==== DATA IN THIS EXERCISE ====

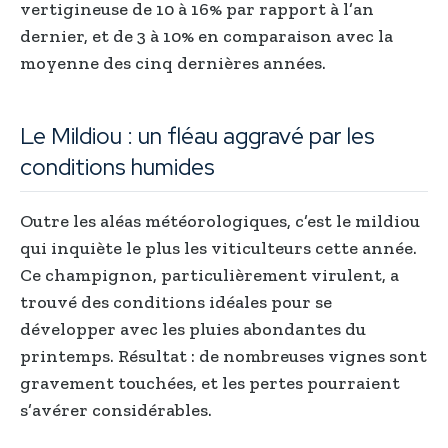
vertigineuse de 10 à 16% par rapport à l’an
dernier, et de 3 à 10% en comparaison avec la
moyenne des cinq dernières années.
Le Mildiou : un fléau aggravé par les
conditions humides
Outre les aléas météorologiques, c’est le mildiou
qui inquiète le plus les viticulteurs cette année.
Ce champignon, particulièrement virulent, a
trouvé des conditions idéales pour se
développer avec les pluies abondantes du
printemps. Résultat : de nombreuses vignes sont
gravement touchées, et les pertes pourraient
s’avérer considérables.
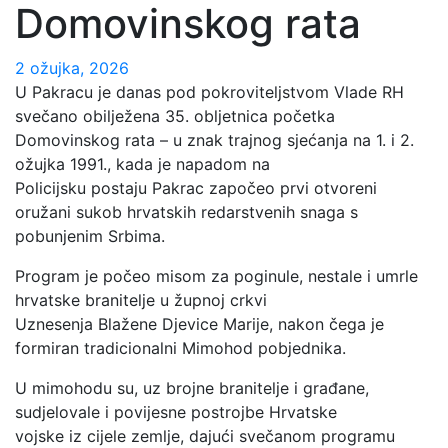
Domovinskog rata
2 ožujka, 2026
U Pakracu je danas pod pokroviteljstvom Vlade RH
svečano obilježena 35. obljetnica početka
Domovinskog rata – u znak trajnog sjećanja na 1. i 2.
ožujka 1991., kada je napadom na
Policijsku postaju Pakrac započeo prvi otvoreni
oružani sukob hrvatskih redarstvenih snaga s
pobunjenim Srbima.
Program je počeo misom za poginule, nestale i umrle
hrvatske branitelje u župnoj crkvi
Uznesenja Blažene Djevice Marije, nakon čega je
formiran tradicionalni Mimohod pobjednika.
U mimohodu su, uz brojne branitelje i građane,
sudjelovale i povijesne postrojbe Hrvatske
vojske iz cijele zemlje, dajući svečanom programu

====

### ABOUT THIS TASK:
Word for word, restate the lines of the data above that fall between the line holding "2 ožujka, 2026" and the line holding "U mimohodu su, uz", inclusive, and no other lines.

### YOUR SOLUTION:
2 ožujka, 2026
U Pakracu je danas pod pokroviteljstvom Vlade RH
svečano obilježena 35. obljetnica početka
Domovinskog rata – u znak trajnog sjećanja na 1. i 2.
ožujka 1991., kada je napadom na
Policijsku postaju Pakrac započeo prvi otvoreni
oružani sukob hrvatskih redarstvenih snaga s
pobunjenim Srbima.
Program je počeo misom za poginule, nestale i umrle
hrvatske branitelje u župnoj crkvi
Uznesenja Blažene Djevice Marije, nakon čega je
formiran tradicionalni Mimohod pobjednika.
U mimohodu su, uz brojne branitelje i građane,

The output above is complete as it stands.